Anti-Impermanence Injections

If you want to see just how far some of us go to avoid the inevitability of impermanence, just look at a person's face. I see lots of people with foreheads that eerily lack any sign of aging, and eyebrows forever frozen in place from regular botox injections. More than a few TV and movie actors purposely limit their ability to emote and express naturally by paying dermatologists to pump them up with artificial fillers and botulism toxins that paralyze their muscles just so they can have smoother skin. More often then not the end result is imbalanced—it's like buying a brand new couch and sticking it in your living room amidst all your shabby old furniture—the newness of the couch makes everything around it look all the more tattered and worn out.

We all know we can't live forever and that change is inevitable yet we desperately try to keep things just as they are. We think we can halt or turn back the clock with the latest face cream or dietary supplement or risky plastic surgery. We spend hours of our time and thousands of dollars at the gym to fight any sign of aging. We try to keep people in the roles we're comfortable with, limiting their growth and our own in the process. We repeat old patterns of behavior that cause us suffering rather than trying a new way of relating to ourselves and the world that might give us some peace of mind and inspire happiness in the people we come in contact with.

I'm not entirely sure why I do some of these things (fortunately I can't stomach the idea of injecting my face with anything) or what exactly I'm trying to stave off other than the eventual ceasing of my existence in this particular form.
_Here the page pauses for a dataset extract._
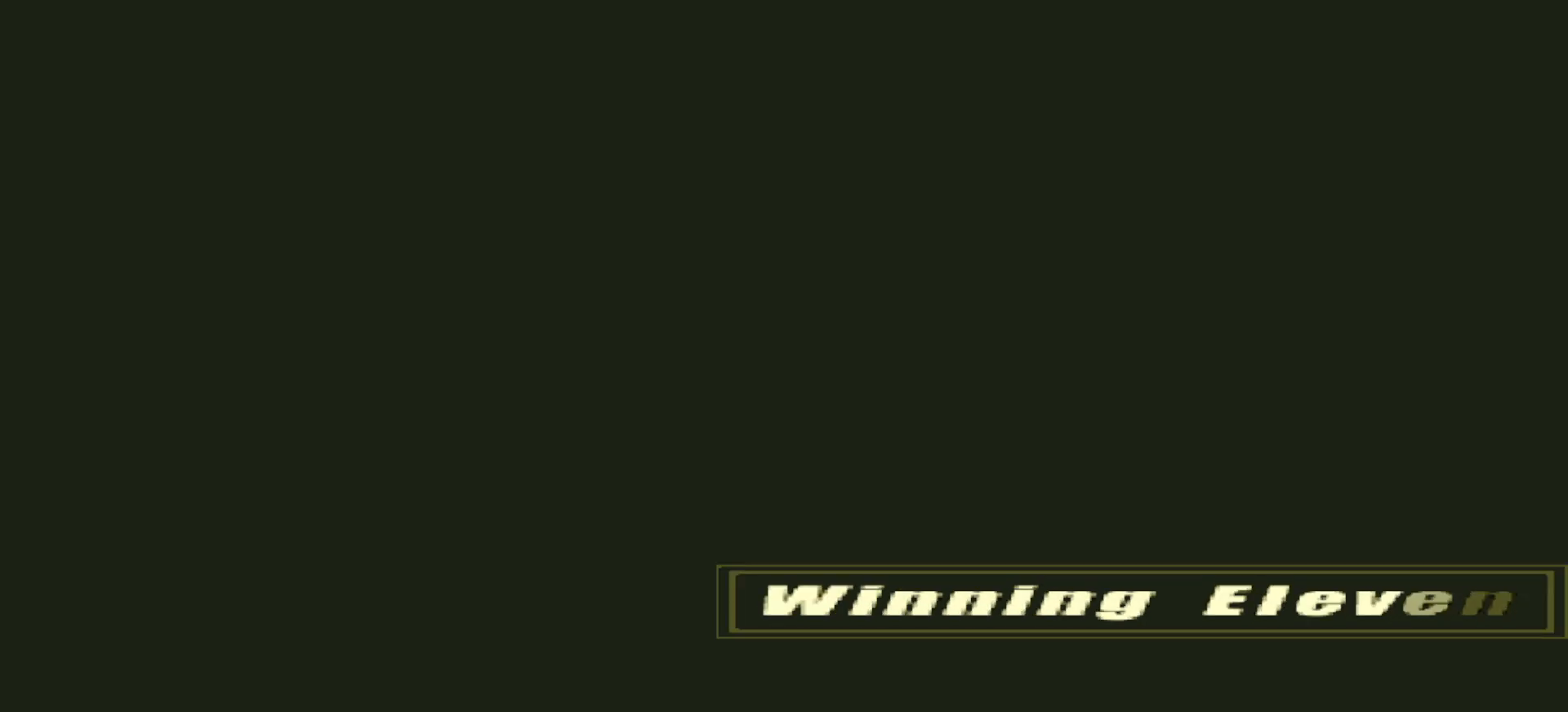
{"buttons": [], "events": []}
As I turn another year older today I'm aware of these tendencies of mine, of this inborn desire we all have to fix and improve and put off what we label as undesirable but in reality is completely unstoppable and natural.


zensquared said...

Thank you -- I just had one of those key birthdays, the kind that really make one reflect on the rest of one's life. The only thing that's certain is change, and for human bodies, that change proceeds in one direction only! Yet I find myself meeting Zen practitioners who are over 60 who look really good, both fit and peaceful. Sure, there are wrinkles on their faces -- but they are smiling.

Eric said...

Interesting post. I tuned 50 last year and had a wild first class trip back to NYC. This year I was treated to a gym bag -- hint hint. So I joined a gym, hired a trainer and really got into it.

Generally being a skinny kid. Now at 51 I'm getting hung up on my body image and want to get toned and big. Do I think it’ll make me look younger? No, but I think it’ll make me look more attractive. The gray doesn't bother me nor do the lines. Maybe I rationalize this obsession in that it will help my health and well being. Maybe in this case vanity and beauty are more than skin deep.